* TASK REQUIREMENTS
[A] In the passage, what did a friend advise the writer to become?
[B] For each statement below, say yes or no according to the passage, and quote the words that decide it.
(i) The writer has trouble working in a messy space.
(ii) The writer's mind has sped up over the years.
(iii) The prayer "Vessel of Peace" was written a month ago.

* PASSAGE
⟨

In my mind there is the rain, the paint, my palette knife and me. I had a late start today after days of shows, office work, reorganizing and cleaning. It has to be done. I find it difficult to work in a messy space.
Then there is the worry, which creeps in sometimes. Oh my goodness it got a grip on me several days ago! When such destructive emotions fill my thoughts, I shut down to the point of paralysis. Everything becomes difficult in the office and my creativity disappears. Not good. Not good at all.
My mind has slowed down considerably over the years, though I am still not to the point of the control I continue to strive for. Not even close, really. “Observe the mind rather than be it.” This I have come to understand.
Immediately when I step back and observe my thoughts, I separate myself from my mind and I become more in tune with my true nature, or spirit. It is that part of me, that is immortal, the part of me, which is my soul, connected to The Divine.
Recently I began to understand another facet of this spiritual journey I am on, though I had heard the term before. “Become God’s vessel Margaret. A vessel of creativity and peace,” a friend advised.
When I do, the paint flows. In the office I no longer feel as though I am trudging through mud, in the studio, the paint flows, I am kinder, more patient, more attentive. My concentration increases and I am more productive. It is so empowering.
I wrote a prayer a week ago addressing this tendency we all have, which I’d like to share with you.
“Vessel of Peace”
Empty my mind today of all thought, all worry, all doubt, all anger, all mourning and all intellectual striving, so that I may be a vessel for you to fill with your Divine Guidance. Your abundant goodness then fills my heart and I am made an instrument of your peace, love and understanding.

⟩

* DATASET
⟨

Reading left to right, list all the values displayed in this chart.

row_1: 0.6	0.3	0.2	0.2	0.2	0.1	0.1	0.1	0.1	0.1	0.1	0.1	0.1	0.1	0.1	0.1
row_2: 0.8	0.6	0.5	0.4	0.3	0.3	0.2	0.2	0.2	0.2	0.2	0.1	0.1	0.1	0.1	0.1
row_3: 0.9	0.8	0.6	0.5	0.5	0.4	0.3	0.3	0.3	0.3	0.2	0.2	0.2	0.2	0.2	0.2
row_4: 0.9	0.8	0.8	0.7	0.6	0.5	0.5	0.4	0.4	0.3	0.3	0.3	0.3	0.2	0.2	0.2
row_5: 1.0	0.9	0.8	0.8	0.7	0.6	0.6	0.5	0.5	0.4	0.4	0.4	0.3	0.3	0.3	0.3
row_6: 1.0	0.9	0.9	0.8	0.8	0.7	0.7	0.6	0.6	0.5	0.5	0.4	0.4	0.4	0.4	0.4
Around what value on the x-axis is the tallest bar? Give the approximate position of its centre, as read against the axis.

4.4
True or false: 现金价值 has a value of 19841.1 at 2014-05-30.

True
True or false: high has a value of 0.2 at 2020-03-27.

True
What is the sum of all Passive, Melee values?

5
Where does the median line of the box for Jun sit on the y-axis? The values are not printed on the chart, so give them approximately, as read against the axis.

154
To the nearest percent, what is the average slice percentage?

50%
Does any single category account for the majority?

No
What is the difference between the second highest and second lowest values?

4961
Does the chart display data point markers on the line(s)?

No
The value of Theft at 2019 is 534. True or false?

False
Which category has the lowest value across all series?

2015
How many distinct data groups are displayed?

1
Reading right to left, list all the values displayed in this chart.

⟩

* SOLUTIONS BELOW
[A] God's vessel, a vessel of creativity and peace.

[B]
(i) Yes: "I find it difficult to work in a messy space."
(ii) No: "My mind has slowed down considerably over the years"
(iii) No: "I wrote a prayer a week ago"